Fe-oxide reduction, sulfate reduction and methanogenesis, have been studied in a shallow aquifer with the main focus on sulfate reduction. Direct measurements of sulfate reduction rates have for the first time been applied in an aquifer system. Rates were much lower than reported in other anoxic environments - three orders of magnitude lower than in marine settings and one order of magnitude lower than in lacustrine environments, and varied substantially mainly due to differences in the reactivity of the organic matter.
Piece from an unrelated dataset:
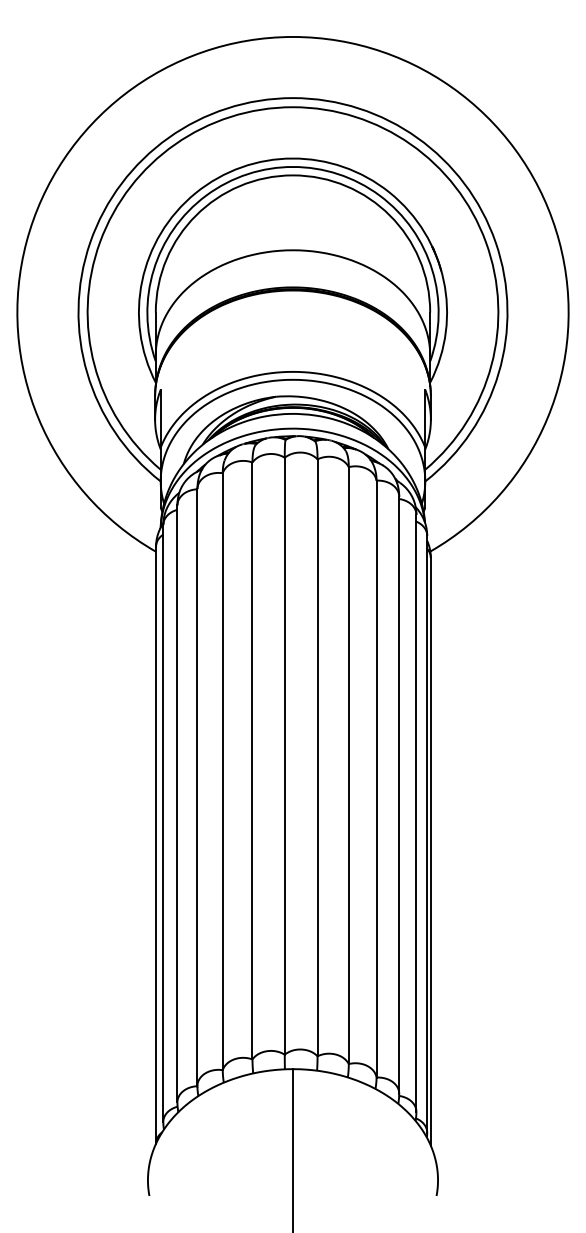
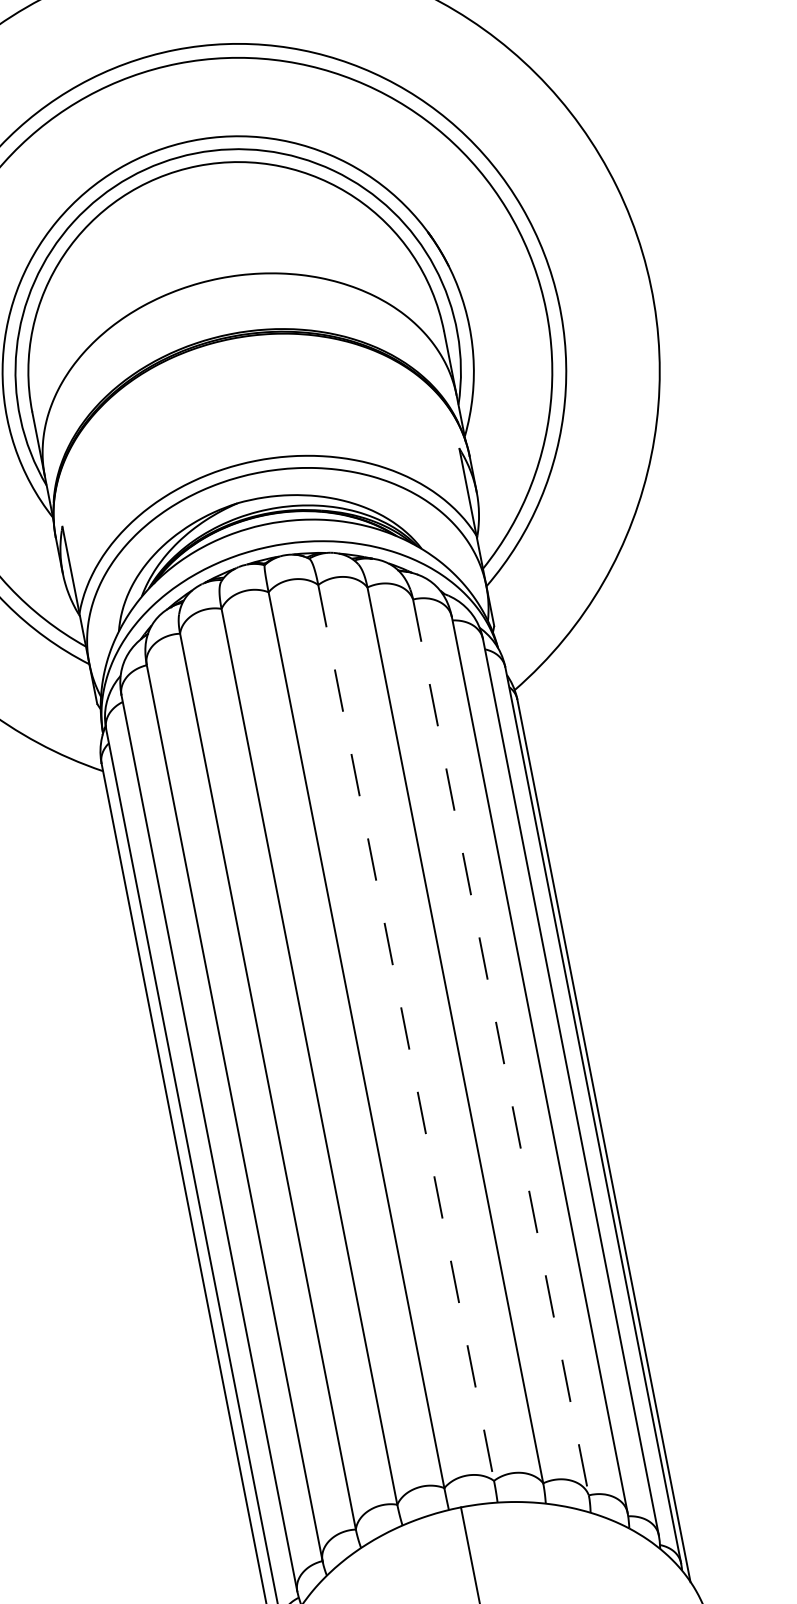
line: (317, 758) -> (406, 1033), solid -> dashed
line: (376, 779) -> (501, 1048), solid -> dashed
At the extremely low substrate levels in the aquifer, sulfate reduction rates are not primarily limited by low sulfate concentrations. The produced sulfide forms framboidal pyrite via a FeS precursor, with elemental sulfur as an intermediate. Fe-oxide reduction rates were comparable to sulfate reduction rates, but appeared to depend more on Fe-oxide reactivity than organic matter reactivity. Low sulfate concentrations, combined with low-reactivity Fe(III), in the aquifer sediment, has led to an increased appreciation of the existence of concomitant redox processes. This indicates that competitive exclusion is not always effective, and raises questions as to what H 2 data reflect in such a system. Calculations of the in situ energy yield for Fe- and sulfate reduction via H 2 oxidation are ∼2.5 kcal/mol H 2, indicating that thermodynamic equilibrium is approached. The calculated available energy yield for methanogenesis was very low indicating that CH 4 production must occur in micro-environments where higher H 2 concentrations prevail. The system may be described as being in a state of partial equilibrium, where the overall rate of organic matter oxidation is controlled by the rate of fermentation of the organic matter, and terminal electron acceptor processes occur at close to equilibrium conditions . This partial equilibrium depends on other processes in the system, in this case an increase in pH due to calcite dissolution appears to induce a shift from predominantly Fe-reducing to predominantly sulfate reducing conditions by changing the energy available to Fe-oxide reduction. Numerical modeling using the partial equilibrium approach was successful in modeling this complex of interacting processes.